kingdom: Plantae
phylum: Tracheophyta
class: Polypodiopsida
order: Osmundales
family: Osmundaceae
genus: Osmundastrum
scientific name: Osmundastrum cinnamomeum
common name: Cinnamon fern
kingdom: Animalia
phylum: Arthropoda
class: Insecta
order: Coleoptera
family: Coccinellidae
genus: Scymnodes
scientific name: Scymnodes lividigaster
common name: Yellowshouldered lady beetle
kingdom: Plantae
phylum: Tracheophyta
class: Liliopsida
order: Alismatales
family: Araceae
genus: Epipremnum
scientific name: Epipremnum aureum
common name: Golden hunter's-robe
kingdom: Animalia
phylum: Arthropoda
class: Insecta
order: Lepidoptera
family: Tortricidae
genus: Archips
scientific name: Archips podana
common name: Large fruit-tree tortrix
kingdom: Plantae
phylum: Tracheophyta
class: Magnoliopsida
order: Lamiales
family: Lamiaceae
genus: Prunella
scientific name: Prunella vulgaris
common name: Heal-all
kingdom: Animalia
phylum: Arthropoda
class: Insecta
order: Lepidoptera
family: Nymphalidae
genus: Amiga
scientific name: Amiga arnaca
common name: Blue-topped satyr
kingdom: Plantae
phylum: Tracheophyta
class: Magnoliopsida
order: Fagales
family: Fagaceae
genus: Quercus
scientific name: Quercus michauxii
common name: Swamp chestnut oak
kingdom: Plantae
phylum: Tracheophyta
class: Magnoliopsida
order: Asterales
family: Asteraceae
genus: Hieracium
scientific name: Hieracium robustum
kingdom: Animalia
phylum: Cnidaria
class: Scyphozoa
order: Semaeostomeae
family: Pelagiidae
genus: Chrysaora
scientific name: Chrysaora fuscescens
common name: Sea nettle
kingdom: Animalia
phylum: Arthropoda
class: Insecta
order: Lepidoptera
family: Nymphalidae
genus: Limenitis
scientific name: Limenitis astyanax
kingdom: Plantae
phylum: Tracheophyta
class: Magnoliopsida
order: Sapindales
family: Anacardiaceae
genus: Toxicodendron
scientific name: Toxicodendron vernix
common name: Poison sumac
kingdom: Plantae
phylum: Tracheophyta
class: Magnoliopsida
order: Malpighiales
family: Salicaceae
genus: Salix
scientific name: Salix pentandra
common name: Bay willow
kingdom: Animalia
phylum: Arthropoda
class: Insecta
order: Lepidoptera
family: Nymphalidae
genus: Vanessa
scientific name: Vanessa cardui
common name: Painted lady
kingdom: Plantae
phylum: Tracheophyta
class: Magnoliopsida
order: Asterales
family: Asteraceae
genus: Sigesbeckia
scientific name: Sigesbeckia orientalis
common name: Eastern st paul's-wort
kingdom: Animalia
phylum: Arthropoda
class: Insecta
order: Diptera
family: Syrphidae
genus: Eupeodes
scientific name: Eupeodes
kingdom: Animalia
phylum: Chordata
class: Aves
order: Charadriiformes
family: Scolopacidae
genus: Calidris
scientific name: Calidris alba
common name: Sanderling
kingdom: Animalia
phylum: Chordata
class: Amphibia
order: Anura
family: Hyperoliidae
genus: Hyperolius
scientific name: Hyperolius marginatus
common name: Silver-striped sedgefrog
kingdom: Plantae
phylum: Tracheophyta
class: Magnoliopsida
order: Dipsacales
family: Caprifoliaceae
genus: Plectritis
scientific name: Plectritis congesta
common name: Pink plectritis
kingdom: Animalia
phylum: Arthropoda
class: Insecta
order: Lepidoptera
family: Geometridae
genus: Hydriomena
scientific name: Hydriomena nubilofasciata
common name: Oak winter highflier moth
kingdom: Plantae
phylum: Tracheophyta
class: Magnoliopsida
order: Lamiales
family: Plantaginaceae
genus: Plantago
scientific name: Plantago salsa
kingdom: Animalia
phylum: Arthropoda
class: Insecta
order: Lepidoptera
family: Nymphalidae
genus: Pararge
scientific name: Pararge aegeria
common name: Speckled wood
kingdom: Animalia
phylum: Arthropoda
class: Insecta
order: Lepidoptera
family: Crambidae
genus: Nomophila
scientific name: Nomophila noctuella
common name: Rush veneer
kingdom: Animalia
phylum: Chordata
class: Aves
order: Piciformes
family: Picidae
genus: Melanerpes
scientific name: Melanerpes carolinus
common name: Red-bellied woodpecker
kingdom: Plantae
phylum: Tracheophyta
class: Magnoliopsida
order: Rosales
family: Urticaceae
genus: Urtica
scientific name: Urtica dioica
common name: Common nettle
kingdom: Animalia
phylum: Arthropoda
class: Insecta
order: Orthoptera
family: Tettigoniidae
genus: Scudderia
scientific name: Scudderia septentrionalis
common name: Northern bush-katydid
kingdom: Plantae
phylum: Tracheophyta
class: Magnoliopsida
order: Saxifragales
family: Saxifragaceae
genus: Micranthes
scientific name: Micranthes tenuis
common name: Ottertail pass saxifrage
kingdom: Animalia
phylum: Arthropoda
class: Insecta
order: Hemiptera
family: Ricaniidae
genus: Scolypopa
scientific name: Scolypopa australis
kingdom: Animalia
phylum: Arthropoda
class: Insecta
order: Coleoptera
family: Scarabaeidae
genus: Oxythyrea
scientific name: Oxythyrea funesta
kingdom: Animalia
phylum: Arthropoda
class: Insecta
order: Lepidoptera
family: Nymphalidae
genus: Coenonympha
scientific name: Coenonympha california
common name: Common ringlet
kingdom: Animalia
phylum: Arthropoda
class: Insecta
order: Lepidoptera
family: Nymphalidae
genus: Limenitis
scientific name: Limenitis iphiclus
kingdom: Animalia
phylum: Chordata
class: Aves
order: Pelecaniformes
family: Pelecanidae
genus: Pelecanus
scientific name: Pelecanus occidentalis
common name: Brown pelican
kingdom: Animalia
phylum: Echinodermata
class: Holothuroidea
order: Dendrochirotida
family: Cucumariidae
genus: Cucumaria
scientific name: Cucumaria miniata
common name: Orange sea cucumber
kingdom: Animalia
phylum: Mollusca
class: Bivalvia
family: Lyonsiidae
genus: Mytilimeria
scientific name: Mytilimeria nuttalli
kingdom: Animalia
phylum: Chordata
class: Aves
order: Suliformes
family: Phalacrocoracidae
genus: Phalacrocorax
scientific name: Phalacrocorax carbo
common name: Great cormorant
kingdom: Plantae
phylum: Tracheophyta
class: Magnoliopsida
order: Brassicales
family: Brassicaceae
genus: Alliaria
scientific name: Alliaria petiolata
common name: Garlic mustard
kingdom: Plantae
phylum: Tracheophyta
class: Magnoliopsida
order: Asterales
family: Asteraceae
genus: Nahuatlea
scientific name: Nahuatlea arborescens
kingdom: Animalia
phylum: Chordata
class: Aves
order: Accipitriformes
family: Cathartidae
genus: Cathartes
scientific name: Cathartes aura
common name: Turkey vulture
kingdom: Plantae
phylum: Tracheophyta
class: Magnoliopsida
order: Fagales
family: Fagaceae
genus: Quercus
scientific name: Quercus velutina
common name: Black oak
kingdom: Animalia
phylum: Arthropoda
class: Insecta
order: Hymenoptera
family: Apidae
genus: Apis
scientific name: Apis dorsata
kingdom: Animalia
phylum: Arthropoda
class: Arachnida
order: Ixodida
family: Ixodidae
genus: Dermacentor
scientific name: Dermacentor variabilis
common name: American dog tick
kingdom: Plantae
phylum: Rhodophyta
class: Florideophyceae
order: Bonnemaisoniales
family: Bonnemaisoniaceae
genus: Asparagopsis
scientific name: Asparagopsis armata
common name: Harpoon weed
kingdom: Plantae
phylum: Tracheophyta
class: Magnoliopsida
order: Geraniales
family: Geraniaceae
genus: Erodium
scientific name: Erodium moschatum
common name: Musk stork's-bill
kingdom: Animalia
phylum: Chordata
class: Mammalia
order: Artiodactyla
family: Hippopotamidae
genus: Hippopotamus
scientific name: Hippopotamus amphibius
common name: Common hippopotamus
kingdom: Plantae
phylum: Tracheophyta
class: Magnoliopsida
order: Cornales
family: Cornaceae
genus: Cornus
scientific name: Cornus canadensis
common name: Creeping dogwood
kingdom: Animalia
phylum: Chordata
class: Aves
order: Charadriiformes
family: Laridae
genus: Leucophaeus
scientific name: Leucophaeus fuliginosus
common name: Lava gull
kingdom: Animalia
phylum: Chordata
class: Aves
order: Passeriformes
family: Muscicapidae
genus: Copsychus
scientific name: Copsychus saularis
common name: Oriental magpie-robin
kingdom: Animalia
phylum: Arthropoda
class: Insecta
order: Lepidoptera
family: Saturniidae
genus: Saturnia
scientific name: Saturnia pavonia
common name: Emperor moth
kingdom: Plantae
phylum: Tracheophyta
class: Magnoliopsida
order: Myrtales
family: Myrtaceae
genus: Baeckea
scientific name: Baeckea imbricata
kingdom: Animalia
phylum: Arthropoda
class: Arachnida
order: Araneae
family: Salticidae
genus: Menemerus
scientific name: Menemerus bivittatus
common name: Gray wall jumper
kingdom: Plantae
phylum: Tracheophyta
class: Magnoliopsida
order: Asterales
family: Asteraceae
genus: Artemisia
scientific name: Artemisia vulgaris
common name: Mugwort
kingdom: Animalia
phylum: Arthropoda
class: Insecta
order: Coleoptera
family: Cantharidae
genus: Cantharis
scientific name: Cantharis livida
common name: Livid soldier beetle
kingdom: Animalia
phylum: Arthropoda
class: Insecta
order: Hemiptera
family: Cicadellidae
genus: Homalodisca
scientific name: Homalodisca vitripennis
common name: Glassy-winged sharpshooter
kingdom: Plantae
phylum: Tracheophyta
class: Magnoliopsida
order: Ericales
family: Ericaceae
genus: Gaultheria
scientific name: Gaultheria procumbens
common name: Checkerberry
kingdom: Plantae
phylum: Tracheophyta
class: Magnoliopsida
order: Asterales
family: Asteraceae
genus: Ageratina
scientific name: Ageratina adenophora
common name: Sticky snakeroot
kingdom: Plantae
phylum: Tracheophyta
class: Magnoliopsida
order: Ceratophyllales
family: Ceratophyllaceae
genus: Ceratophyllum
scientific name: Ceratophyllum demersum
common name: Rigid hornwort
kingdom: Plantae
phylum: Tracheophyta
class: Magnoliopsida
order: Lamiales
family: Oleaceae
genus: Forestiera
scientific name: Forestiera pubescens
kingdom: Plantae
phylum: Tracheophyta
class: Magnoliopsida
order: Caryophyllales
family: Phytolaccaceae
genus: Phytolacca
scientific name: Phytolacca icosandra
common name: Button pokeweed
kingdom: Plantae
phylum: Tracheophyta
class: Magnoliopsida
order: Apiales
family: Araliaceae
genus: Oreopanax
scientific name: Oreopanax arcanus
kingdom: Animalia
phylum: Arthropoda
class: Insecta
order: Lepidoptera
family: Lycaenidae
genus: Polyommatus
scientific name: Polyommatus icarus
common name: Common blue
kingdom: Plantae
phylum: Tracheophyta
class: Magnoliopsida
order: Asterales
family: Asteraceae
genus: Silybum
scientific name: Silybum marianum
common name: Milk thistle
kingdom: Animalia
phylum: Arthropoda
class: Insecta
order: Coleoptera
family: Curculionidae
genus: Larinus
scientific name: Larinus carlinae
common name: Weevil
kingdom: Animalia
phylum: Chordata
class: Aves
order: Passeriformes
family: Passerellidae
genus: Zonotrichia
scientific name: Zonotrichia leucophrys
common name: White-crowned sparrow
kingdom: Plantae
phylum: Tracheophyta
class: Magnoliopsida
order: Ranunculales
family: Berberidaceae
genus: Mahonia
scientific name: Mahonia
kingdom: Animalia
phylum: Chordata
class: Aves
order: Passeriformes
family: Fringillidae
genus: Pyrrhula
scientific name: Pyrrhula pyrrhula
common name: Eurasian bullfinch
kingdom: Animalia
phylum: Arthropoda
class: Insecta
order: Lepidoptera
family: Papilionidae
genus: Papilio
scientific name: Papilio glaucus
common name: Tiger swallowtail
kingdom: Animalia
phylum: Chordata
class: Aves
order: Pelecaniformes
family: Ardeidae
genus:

• • • • •

Write out the records from the line that contains "scientific name: Osmundastrum cinnamomeum" through the line that contains "scientific name: Scymnodes lividigaster", with both of those lines included, word for word.

CORRECT RESPONSE:
scientific name: Osmundastrum cinnamomeum
common name: Cinnamon fern
kingdom: Animalia
phylum: Arthropoda
class: Insecta
order: Coleoptera
family: Coccinellidae
genus: Scymnodes
scientific name: Scymnodes lividigaster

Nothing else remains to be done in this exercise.